A study published in Nature looks at the evolution of SARS-CoV-2 during treatment of chronic infection.
Prof Jonathan Ball, Professor of Molecular Virology, University of Nottingham, said:
“This is an interesting study that shows how quickly coronavirus variants can emerge in response to antibody pressure. However, when serum antibody treatment faded over time, the variant decreased in frequency, suggesting that the variant was less fit than the original infecting wild type virus. This is important and highlights that the virus will be experiencing lots of different, often opposing, selective pressures, and we need to remember that whenever we consider the potential impact and spread of new variants.”

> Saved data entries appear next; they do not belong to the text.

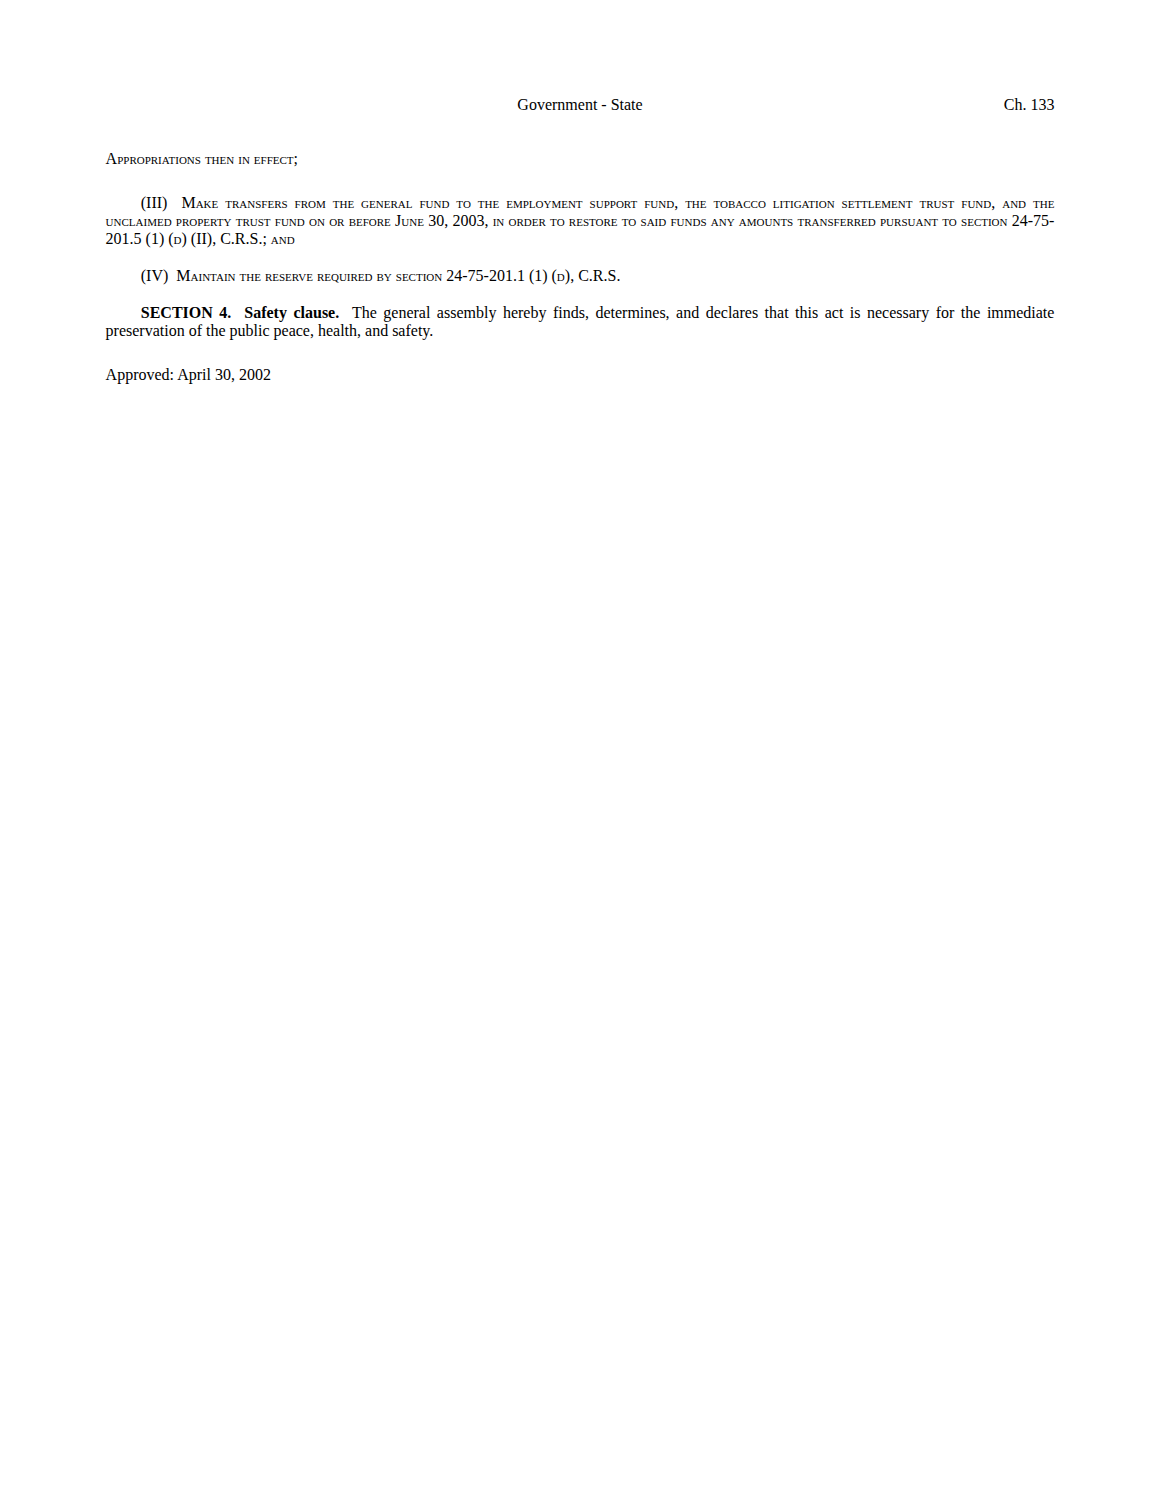Government - State Ch. 133
Appropriations then in effect;
(III) Make transfers from the general fund to the employment support fund, the tobacco litigation settlement trust fund, and the unclaimed property trust fund on or before June 30, 2003, in order to restore to said funds any amounts transferred pursuant to section 24-75-201.5 (1) (d) (II), C.R.S.; and
(IV) Maintain the reserve required by section 24-75-201.1 (1) (d), C.R.S.
SECTION 4. Safety clause. The general assembly hereby finds, determines, and declares that this act is necessary for the immediate preservation of the public peace, health, and safety.
Approved: April 30, 2002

Prof Lawrence Young, Virologist and Professor of Molecular Oncology, University of Warwick, said:
“Confirmation that an inadequate immune response drives development of virus variants. This study provides a detailed examination of the emergence of SARS-CoV-2 variants in a single immunosuppressed individual treated with convalescent plasma. It clearly shows the dynamic nature of variations in the virus population within a single individual and how the virus adapts in response to passive antibodies in a host with a weakened immune response. It shows that one of the changes observed in the UK variant (69-70del) was generated in this individual and accounts for the increased infectiousness of this variant. Another mutation that emerged along with 69-70del, D796H, reduced sensitivity to neutralisation by convalescent plasma. The study highlights the need for careful monitoring of immune compromised patients treated with convalescent plasma and assumes that it is the lack of a more sustained immune response including cytotoxic T cells that favours the emergence of virus escape mutations. It is difficult to extrapolate from a single case report but the data is consistent with our growing understanding of the mutations present in SARS-CoV-2 variants and how these are emerging as the virus adapts to us in terms of transmissibility and immune evasions. It reinforces concerns that weakened immune responses in either immunocompromised individuals or those with a partial immune response to the virus (e.g. by waning immunity post-infection or inadequate response to vaccination) could be the source of further variations in the virus.”
‘SARS-CoV-2 evolution during treatment of chronic infection’ by Steven Kemp et al was published in Nature at 16:00 UK time on Friday 5 February.